Former first daughter Caroline’s latest bid for the New York senate seat soon to be vacated by Hillary Clinton is at least being subjected the kind of real-time scrutiny and audible whisper campaign her father’s White House never was. That deserves the title of progress. But there’s one holdout institution which seems intent on making the society philanthropist’s assumption of office as painless as possible: the New York Times. "Kennedy, Touring Upstate, Gets Less and Less Low-Key" was the title of the Times‘ Thursday piece on Caroline’s image-doctoring, except that it actually hit the paper’s website on Wednesday afternoon. If you bothered to read it then, the lede you got was as follows:
In a carefully controlled strategy reminiscent of the vice-presidential hopeful Sarah Palin, aides to Caroline Kennedy interrupted her on Wednesday and whisked her away when she was asked what her qualifications are to be a United States senator.
Which is surely one way to stamp "Not Ready" on the dauphiness’ forehead. Well, the Times will do many things, apparently, such as run letters from fake French mayors in aggrieved reaction to America’s aristo tilt. But one thing it won’t do is allow a comparison between Sweet Caroline and the Wasilla Wehrmacht. By Thursday, in the print edition, the lede had been scotched, replaced with the much more copacetic:
The first day of Caroline Kennedy’s tour through upstate New York on Wednesday was meant to be a low-key, decorous excursion, mindful of the skepticism surrounding her bid to be appointed the state’s next United States senator.

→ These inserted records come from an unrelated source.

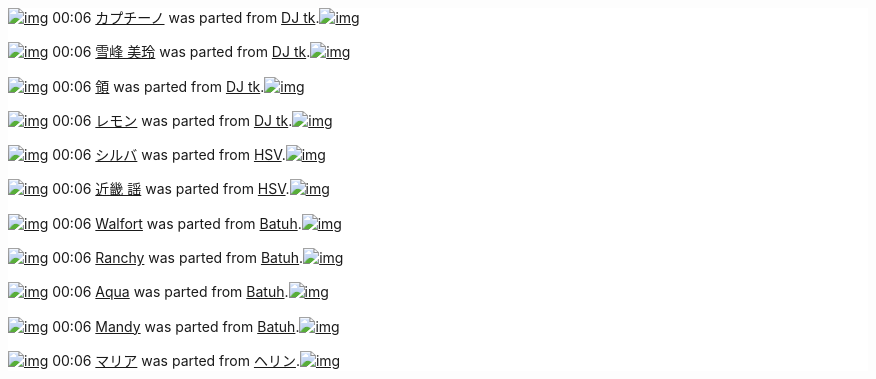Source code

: [![img](http://www.deviantsart.com/14abh9h.png)](http://www.barcodekanojo.com/kanojo/1368103/%E3%82%AB%E3%83%97%E3%83%81%E3%83%BC%E3%83%8E) 00:06 [カプチーノ](http://www.barcodekanojo.com/kanojo/1368103/%E3%82%AB%E3%83%97%E3%83%81%E3%83%BC%E3%83%8E) was parted from [DJ tk](http://www.barcodekanojo.com/kanojo/1368103/%E3%82%AB%E3%83%97%E3%83%81%E3%83%BC%E3%83%8E).[![img](http://www.deviantsart.com/326cooq.jpeg)](http://www.barcodekanojo.com/user/270298/DJ%20tk) 

[![img](http://www.deviantsart.com/ij9v2m.png)](http://www.barcodekanojo.com/kanojo/1368432/%E9%9B%AA%E5%B3%B0%20%E7%BE%8E%E7%8E%B2) 00:06 [雪峰 美玲](http://www.barcodekanojo.com/kanojo/1368432/%E9%9B%AA%E5%B3%B0%20%E7%BE%8E%E7%8E%B2) was parted from [DJ tk](http://www.barcodekanojo.com/kanojo/1368432/%E9%9B%AA%E5%B3%B0%20%E7%BE%8E%E7%8E%B2).[![img](http://www.deviantsart.com/326cooq.jpeg)](http://www.barcodekanojo.com/user/270298/DJ%20tk) 

[![img](http://www.deviantsart.com/2fql4ln.png)](http://www.barcodekanojo.com/kanojo/333279/%E9%A0%98) 00:06 [領](http://www.barcodekanojo.com/kanojo/333279/%E9%A0%98) was parted from [DJ tk](http://www.barcodekanojo.com/kanojo/333279/%E9%A0%98).[![img](http://www.deviantsart.com/326cooq.jpeg)](http://www.barcodekanojo.com/user/270298/DJ%20tk) 

[![img](http://www.deviantsart.com/3r19dbq.png)](http://www.barcodekanojo.com/kanojo/2399176/%E3%83%AC%E3%83%A2%E3%83%B3) 00:06 [レモン](http://www.barcodekanojo.com/kanojo/2399176/%E3%83%AC%E3%83%A2%E3%83%B3) was parted from [DJ tk](http://www.barcodekanojo.com/kanojo/2399176/%E3%83%AC%E3%83%A2%E3%83%B3).[![img](http://www.deviantsart.com/326cooq.jpeg)](http://www.barcodekanojo.com/user/270298/DJ%20tk) 

[![img](http://www.deviantsart.com/2dgjlis.png)](http://www.barcodekanojo.com/kanojo/2523850/%E3%82%B7%E3%83%AB%E3%83%90) 00:06 [シルバ](http://www.barcodekanojo.com/kanojo/2523850/%E3%82%B7%E3%83%AB%E3%83%90) was parted from [HSV](http://www.barcodekanojo.com/kanojo/2523850/%E3%82%B7%E3%83%AB%E3%83%90).[![img](http://www.deviantsart.com/cro5me.jpeg)](http://www.barcodekanojo.com/user/270517/HSV) 

[![img](http://www.deviantsart.com/prq92e.png)](http://www.barcodekanojo.com/kanojo/2525718/%E8%BF%91%E7%95%BF%20%E8%AC%A1) 00:06 [近畿 謡](http://www.barcodekanojo.com/kanojo/2525718/%E8%BF%91%E7%95%BF%20%E8%AC%A1) was parted from [HSV](http://www.barcodekanojo.com/kanojo/2525718/%E8%BF%91%E7%95%BF%20%E8%AC%A1).[![img](http://www.deviantsart.com/cro5me.jpeg)](http://www.barcodekanojo.com/user/270517/HSV) 

[![img](http://www.deviantsart.com/3eranp0.png)](http://www.barcodekanojo.com/kanojo/3132306/Walfort) 00:06 [Walfort](http://www.barcodekanojo.com/kanojo/3132306/Walfort) was parted from [Batuh](http://www.barcodekanojo.com/kanojo/3132306/Walfort).[![img](http://www.deviantsart.com/1pndh54.jpeg)](http://www.barcodekanojo.com/user/271812/Batuh) 

[![img](http://www.deviantsart.com/1fu026d.png)](http://www.barcodekanojo.com/kanojo/3098275/Ranchy) 00:06 [Ranchy](http://www.barcodekanojo.com/kanojo/3098275/Ranchy) was parted from [Batuh](http://www.barcodekanojo.com/kanojo/3098275/Ranchy).[![img](http://www.deviantsart.com/1pndh54.jpeg)](http://www.barcodekanojo.com/user/271812/Batuh) 

[![img](http://www.deviantsart.com/srmih4.png)](http://www.barcodekanojo.com/kanojo/3098333/Aqua) 00:06 [Aqua](http://www.barcodekanojo.com/kanojo/3098333/Aqua) was parted from [Batuh](http://www.barcodekanojo.com/kanojo/3098333/Aqua).[![img](http://www.deviantsart.com/1pndh54.jpeg)](http://www.barcodekanojo.com/user/271812/Batuh) 

[![img](http://www.deviantsart.com/irr27i.png)](http://www.barcodekanojo.com/kanojo/3091452/Mandy) 00:06 [Mandy](http://www.barcodekanojo.com/kanojo/3091452/Mandy) was parted from [Batuh](http://www.barcodekanojo.com/kanojo/3091452/Mandy).[![img](http://www.deviantsart.com/1pndh54.jpeg)](http://www.barcodekanojo.com/user/271812/Batuh) 

[![img](http://www.deviantsart.com/13l3c1r.png)](http://www.barcodekanojo.com/kanojo/3163051/%E3%83%9E%E3%83%AA%E3%82%A2) 00:06 [マリア](http://www.barcodekanojo.com/kanojo/3163051/%E3%83%9E%E3%83%AA%E3%82%A2) was parted from [ヘリン](http://www.barcodekanojo.com/kanojo/3163051/%E3%83%9E%E3%83%AA%E3%82%A2).[![img](http://www.deviantsart.com/dup0mf.jpeg)](http://www.barcodekanojo.com/user/227867/%E3%83%98%E3%83%AA%E3%83%B3)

Fat chance.
Gone too was any mention of her being "whisked" away from the inquisitive throng by her handlers, lest she embarrass herself by explaining why she deserved to be a senator without even being elected one.

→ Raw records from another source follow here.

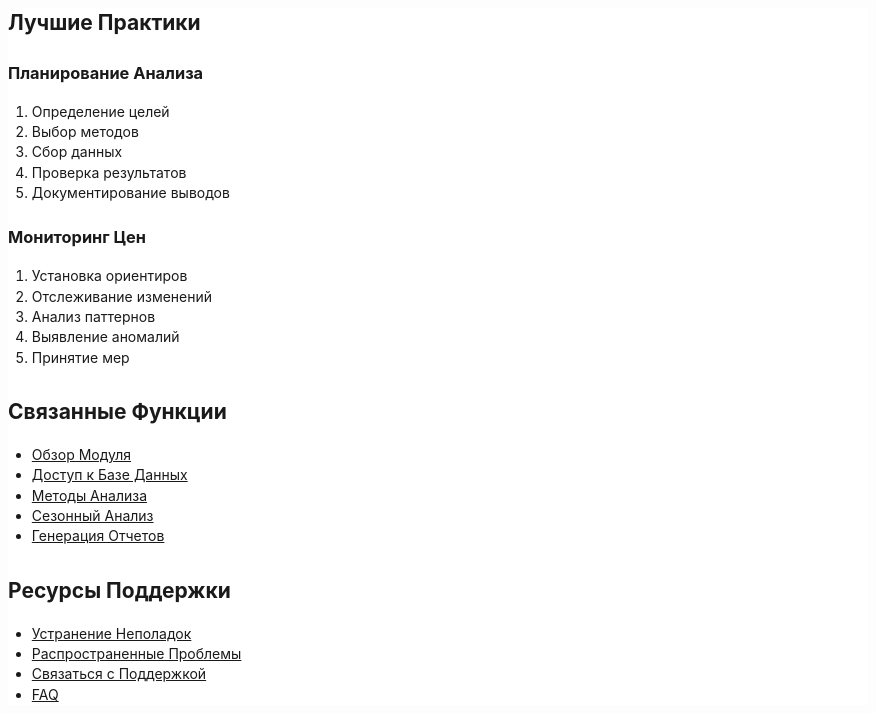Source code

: ## Лучшие Практики

### Планирование Анализа
1. Определение целей
2. Выбор методов
3. Сбор данных
4. Проверка результатов
5. Документирование выводов

### Мониторинг Цен
1. Установка ориентиров
2. Отслеживание изменений
3. Анализ паттернов
4. Выявление аномалий
5. Принятие мер

## Связанные Функции

- [Обзор Модуля](overview.md)
- [Доступ к Базе Данных](database.md)
- [Методы Анализа](methods.md)
- [Сезонный Анализ](seasonal.md)
- [Генерация Отчетов](reports.md)

## Ресурсы Поддержки

- [Устранение Неполадок](../../support/troubleshooting.md)
- [Распространенные Проблемы](../../support/issues.md)
- [Связаться с Поддержкой](../../support/contact.md)
- [FAQ](../../getting-started/faq.md)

How to explain this watering-down other than in terms of blatant bias from on high?
Pinch Sulzberger, the publisher of the New York Times, was shamelessly for Hillary Clinton when she still had a chance to be president. He more or less forced the editorial board of his paper to endorse her. And what do you know: he’s also great good friends with Caroline, who spoke at a roast of Sulzberger years ago, and whose company with him grew so frequent that it prompted rumors in New York about the nature of their relationship (he had left his wife, she’s still married). Would a bracketed "full disclosure" line in coverage of Kennedy’s political aspirations be too distracting? Isn’t that news fit to print, maybe only in tiny little letters at the bottom?

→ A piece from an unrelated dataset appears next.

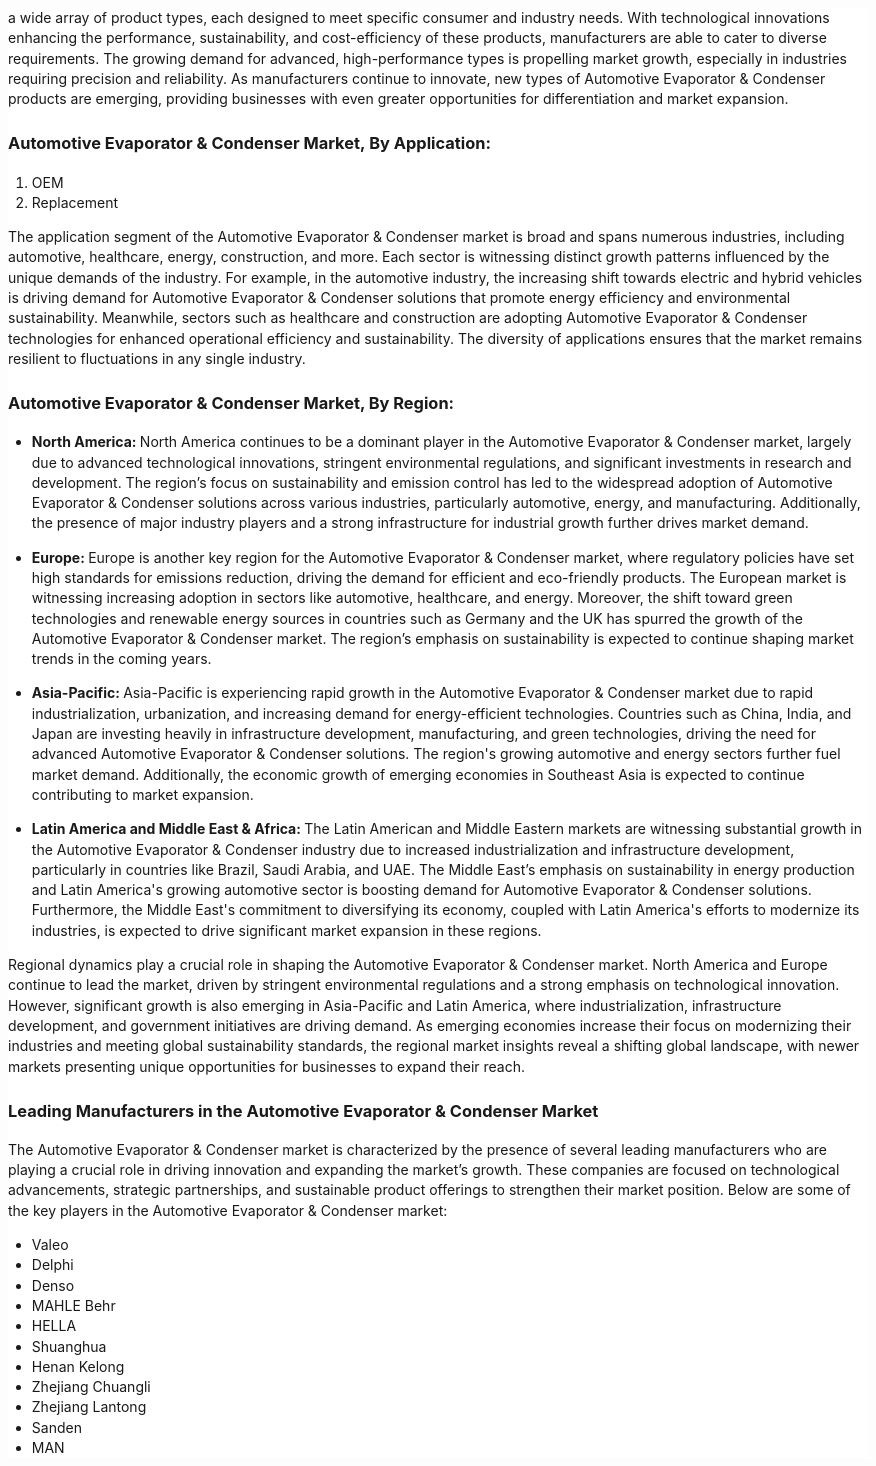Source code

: a wide array of product types, each designed to meet specific consumer and industry needs. With technological innovations enhancing the performance, sustainability, and cost-efficiency of these products, manufacturers are able to cater to diverse requirements. The growing demand for advanced, high-performance types is propelling market growth, especially in industries requiring precision and reliability. As manufacturers continue to innovate, new types of Automotive Evaporator & Condenser products are emerging, providing businesses with even greater opportunities for differentiation and market expansion.</p><h3>Automotive Evaporator & Condenser Market,&nbsp;By Application:</h3><ol><li>OEM<li> Replacement</li></ol><p>The application segment of the Automotive Evaporator & Condenser market is broad and spans numerous industries, including automotive, healthcare, energy, construction, and more. Each sector is witnessing distinct growth patterns influenced by the unique demands of the industry. For example, in the automotive industry, the increasing shift towards electric and hybrid vehicles is driving demand for Automotive Evaporator & Condenser solutions that promote energy efficiency and environmental sustainability. Meanwhile, sectors such as healthcare and construction are adopting Automotive Evaporator & Condenser technologies for enhanced operational efficiency and sustainability. The diversity of applications ensures that the market remains resilient to fluctuations in any single industry.</p><h3>Automotive Evaporator & Condenser Market, By Region:</h3><ul><li><p><strong>North America:&nbsp;</strong>North America continues to be a dominant player in the Automotive Evaporator & Condenser market, largely due to advanced technological innovations, stringent environmental regulations, and significant investments in research and development. The region&rsquo;s focus on sustainability and emission control has led to the widespread adoption of Automotive Evaporator & Condenser solutions across various industries, particularly automotive, energy, and manufacturing. Additionally, the presence of major industry players and a strong infrastructure for industrial growth further drives market demand.</p></li><li><p><strong><strong>Europe:&nbsp;</strong></strong>Europe is another key region for the Automotive Evaporator & Condenser market, where regulatory policies have set high standards for emissions reduction, driving the demand for efficient and eco-friendly products. The European market is witnessing increasing adoption in sectors like automotive, healthcare, and energy. Moreover, the shift toward green technologies and renewable energy sources in countries such as Germany and the UK has spurred the growth of the Automotive Evaporator & Condenser market. The region&rsquo;s emphasis on sustainability is expected to continue shaping market trends in the coming years.</p></li><li><p><strong><strong>Asia-Pacific:&nbsp;</strong></strong>Asia-Pacific is experiencing rapid growth in the Automotive Evaporator & Condenser market due to rapid industrialization, urbanization, and increasing demand for energy-efficient technologies. Countries such as China, India, and Japan are investing heavily in infrastructure development, manufacturing, and green technologies, driving the need for advanced Automotive Evaporator & Condenser solutions. The region's growing automotive and energy sectors further fuel market demand. Additionally, the economic growth of emerging economies in Southeast Asia is expected to continue contributing to market expansion.</p></li><li><p><strong><strong>Latin America and Middle East &amp; Africa:&nbsp;</strong></strong>The Latin American and Middle Eastern markets are witnessing substantial growth in the Automotive Evaporator & Condenser industry due to increased industrialization and infrastructure development, particularly in countries like Brazil, Saudi Arabia, and UAE. The Middle East&rsquo;s emphasis on sustainability in energy production and Latin America's growing automotive sector is boosting demand for Automotive Evaporator & Condenser solutions. Furthermore, the Middle East's commitment to diversifying its economy, coupled with Latin America's efforts to modernize its industries, is expected to drive significant market expansion in these regions.</p></li></ul><p>Regional dynamics play a crucial role in shaping the Automotive Evaporator & Condenser market. North America and Europe continue to lead the market, driven by stringent environmental regulations and a strong emphasis on technological innovation. However, significant growth is also emerging in Asia-Pacific and Latin America, where industrialization, infrastructure development, and government initiatives are driving demand. As emerging economies increase their focus on modernizing their industries and meeting global sustainability standards, the regional market insights reveal a shifting global landscape, with newer markets presenting unique opportunities for businesses to expand their reach.</p><h3><strong>Leading Manufacturers in the Automotive Evaporator & Condenser Market</strong></h3><p>The Automotive Evaporator & Condenser market is characterized by the presence of several leading manufacturers who are playing a crucial role in driving innovation and expanding the market&rsquo;s growth. These companies are focused on technological advancements, strategic partnerships, and sustainable product offerings to strengthen their market position. Below are some of the key players in the Automotive Evaporator & Condenser market:</p></div><div class="article-main__content" data-test-id="publishing-text-block"><ul><li><span class="">Valeo<li> Delphi<li> Denso<li> MAHLE Behr<li> HELLA<li> Shuanghua<li> Henan Kelong<li> Zhejiang Chuangli<li> Zhejiang Lantong<li> Sanden<li> MAN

In a way it’s heartening to see that with Democrats on the ascendant, the same old Tammany-style crap wastes no time in bubbling to the surface. It’s also heartening that most liberals and Democrats I’ve spoken with think this appointment would be a very bad idea, fusing all the populist bilge of the Palin pick with the species of noxious cultural elitism Palin got so horribly confused on the stump. One way to erect a tombstone on the Bush years is with the epitaph: Here Endeth the Family Business. It has universal appeal.
And to think, Teddy has also intimated that he wants his permanent perch in Massachusetts to go to…his wife, Victoria. I say, why not? Bourgeois financiers rob us blind, and the dissipated heirs of a degenerate, lace-curtain second estate bequeath Congress to themselves.
See you at the next Tennis Court Oath.